RoshanRane
commented
5 years ago Critiques :
- The experiment on the synthetic dataset to discover if the model learns the latent features seems shallow. The SVM classifier they use on top of the PredNet representations might be powerful enough to have learnt the latent features themselves. Also the latent features where not very difficult ones. They could have compared with their baseline model's representations.
- The datasets used are not very challenging because car-cam setting data doesn't have a lot of variations and different objects and backgrounds.
- The slight improvements that they report on the baseline could also be because of the extra RELu units they have in the error propagation part. The argument is not convincing.
- The comparison of L-0 and L-all model is not right because the comparison is done on the reconstruction loss. If a model is trained on L-0 it obviously will do a better reconstruction but that necessarily doesn't mean that the L-all model has not learned a better latent space representation.
Deep Predictive Coding Networks for Video Prediction and Unsupervised Learning (https://arxiv.org/abs/1605.08104)
Problem statement - prediction of future frames in a video sequence as an unsupervised learning rule for learning about the structure of the visual world using Pred-Net Architecture.

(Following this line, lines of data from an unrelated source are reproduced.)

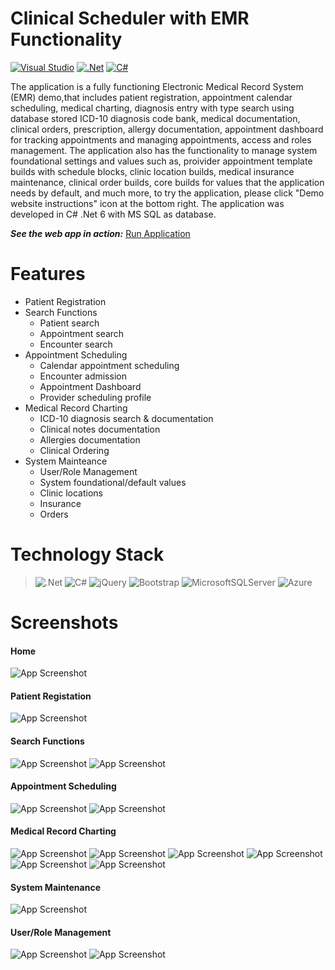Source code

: # Clinical Scheduler with EMR Functionality
[![Visual Studio](https://img.shields.io/badge/Microsoft%20Visual%20Studio-6C33AF?style=for-the-badge&logo=visual%20studio)](https://visualstudio.microsoft.com/) [![.Net](https://img.shields.io/badge/.NET%206-5C2D91?style=for-the-badge&logo=.net&logoColor=white)](https://dotnet.microsoft.com/en-us/download/dotnet/6.0)	[![C#](https://img.shields.io/badge/c%23-%23239120.svg?style=for-the-badge&logo=c-sharp&logoColor=white)](https://docs.microsoft.com/en-us/dotnet/csharp/)

The application is a fully functioning Electronic Medical Record System (EMR) demo,that includes patient registration, appointment calendar scheduling, medical charting, diagnosis entry with type search using database stored ICD-10 diagnosis code bank, medical documentation, clinical orders, prescription, allergy documentation, appointment dashboard for tracking appointments and managing appointments, access and roles management. The application also has the functionality to manage system foundational settings and values such as, proivider appointment template builds with schedule blocks, clinic location builds, medical insurance maintenance, clinical order builds, core builds for values that the application needs by default, and much more, to try the application, please click "Demo website instructions" icon at the bottom right. The application was developed in C# .Net 6 with MS SQL as database.

***See the web app in action:*** <a href="https://clinicemrscheduler.azurewebsites.net/">Run Application</a>


# Features

* Patient Registration
* Search Functions
    * Patient search
    * Appointment search
    * Encounter search
* Appointment Scheduling
    * Calendar appointment scheduling
    * Encounter admission
    * Appointment Dashboard
    * Provider scheduling profile
* Medical Record Charting
    * ICD-10 diagnosis search & documentation
    * Clinical notes documentation
    * Allergies documentation
    * Clinical Ordering 
* System Mainteance
    * User/Role Management
    * System foundational/default values
    * Clinic locations
    * Insurance
    * Orders

# Technology Stack
> ![.Net](https://img.shields.io/badge/.NET%206-5C2D90?style=for-the-badge&logo=.net&logoColor=white)
> ![C#](https://img.shields.io/badge/c%23-%23239120.svg?style=for-the-badge&logo=c-sharp&logoColor=white) 
> ![jQuery](https://img.shields.io/badge/jquery-%230769AD.svg?style=for-the-badge&logo=jquery&logoColor=white)
> ![Bootstrap](https://img.shields.io/badge/bootstrap-%23563D7C.svg?style=for-the-badge&logo=bootstrap&logoColor=white)
> ![MicrosoftSQLServer](https://img.shields.io/badge/Microsoft%20SQL%20Sever-CC2927?style=for-the-badge&logo=microsoft%20sql%20server&logoColor=white)
> ![Azure](https://img.shields.io/badge/azure-%230072C6.svg?style=for-the-badge&logo=microsoftazure&logoColor=white)


# Screenshots
#### Home
![App Screenshot](ClinicalScheduler/wwwroot/images/Home.jpg)
#### Patient Registation
![App Screenshot](ClinicalScheduler/wwwroot/images/PatientReg.jpg)
#### Search Functions
![App Screenshot](ClinicalScheduler/wwwroot/images/PatientSearch.jpg)
![App Screenshot](ClinicalScheduler/wwwroot/images/EncounterSearchSearch.jpg)
#### Appointment Scheduling
![App Screenshot](ClinicalScheduler/wwwroot/images/Scheduling.jpg)
![App Screenshot](ClinicalScheduler/wwwroot/images/AppointementDashboard.jpg)
#### Medical Record Charting
![App Screenshot](ClinicalScheduler/wwwroot/images/MedicalCharting.jpg)
![App Screenshot](ClinicalScheduler/wwwroot/images/EncounterDoc.jpg)
![App Screenshot](ClinicalScheduler/wwwroot/images/Diagnosis.jpg)
![App Screenshot](ClinicalScheduler/wwwroot/images/DiagnosisDetails.jpg)
![App Screenshot](ClinicalScheduler/wwwroot/images/ICD10Search.jpg)
![App Screenshot](ClinicalScheduler/wwwroot/images/Prescription.jpg)
#### System Maintenance
![App Screenshot](ClinicalScheduler/wwwroot/images/SystemManagement.jpg)
#### User/Role Management
![App Screenshot](ClinicalScheduler/wwwroot/images/UserManagement.jpg)
![App Screenshot](ClinicalScheduler/wwwroot/images/AccountConfirm.jpg)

Network Architecture - recurrent convolutional network(CNN-LSTM) with both bottom-up and top-down connections. Briefly, each module of the network consists of four basic parts: an input convolutional layer (Al), a recurrent representation layer (RL), a prediction layer (Aˆl), and an error representation (El).
Key Concept - Top-down connections conveys predictions that are compared against actual observations to generate an error signal. The error signal is then propagated back up the hierarchy, eventually leading to an update of the predictions. Each layer consists of representation neurons (Rl), which output a layer-specific prediction at each time step (A^t), which is compared against a target (At) to produce an error term (Et), which is then propagated laterally and vertically in the network.
Benchmark - Same model architecture that passes model predictions instead of the error.
Experiments Performed -
A) Rendered Image Sequences: 1) Synthetic sequences were chosen as the initial training set in order to better understand what is learned in different layers of the model, specifically with respect to the underlying generative model. 2) First, the trained models learn a representation that generally permits a better linear decoding of the underlying latent factors than the randomly initialized model, with the most striking difference in terms of the pan rotation speed (αpan). Second, the most notable difference between the Lall and L0 versions occurs with the first principle component, where the model trained with a loss on all layers has a higher decoding accuracy than the model trained with the loss only on the lowest layer. 3) The latent variable decoding analysis suggests that the model learns a representation that may generalize well to other tasks for which it was not explicitly trained.
B) Static Face Classification task : 1) Benchmark - Standard autoencoder and a variant of Ladder network - same configuration as that of PredNet. 2) The Ladder Network has lateral and top-down streams that are combined with a convolutional combinator function. 3) Altogether, these results suggest that predictive training with the PredNet can be a viable alternative to other models trained with a more traditional reconstructive or denoising loss and that the relative layer loss weightings (λl’s) may be important for the particular task at hand.
C) Natural Image Sequencing: 1) As a testbed, the implementation chosed car-mounted camera videos, since these videos span across a wide range of settings and are characterized by rich temporal dynamics, including both self-motion of the vehicle and the motion of other objects in the scene. 2) Training Dataset - KITTI dataset. 3) A random hyperparameter search, with model selection based on the validation set, resulted in a 4 layer model with 3x3 convolutions and layer channel sizes of (3, 48, 96, 192). 4) Testing dateset - CalTech Pedestrian dataset. 5) Benchmark - CNN-LSTM encoder decoder model. 6) The elementwise subtraction operation in the PredNet seems to be beneficial, and the nonlinearity of positive/negative splitting also adds modest improvements. 7) To check the implicit encoding of latent parameters,internal representation from perdnet was used to estimate steering angle. 8) Dataset - Comma.ai 9) The network was first trained networks for next-frame prediction and then fit a linear fully-connected layer on the learned representation to estimate the steering angle, using a MSE loss.
Results - 1) PredNet model outperforms the model by Brabandere et al. (2016) by 29%. 2) Without re-optimizing hyperparameters, the model underperforms the concurrently developed DNA model by Finn et al. (2016), but outperforms the model by Mathieu et al. (2016). 3) The learning to predict how an object or scene will move in a future frame confers advantages in decoding latent parameters (such as viewing angle) that give rise to an object’s appearance, and can improve recognition performance. 4) The prediction can serve as a powerful unsupervised learning signal, since accurately predicting future frames requires at least an implicit model of the objects that make up the scene and how they are allowed to move.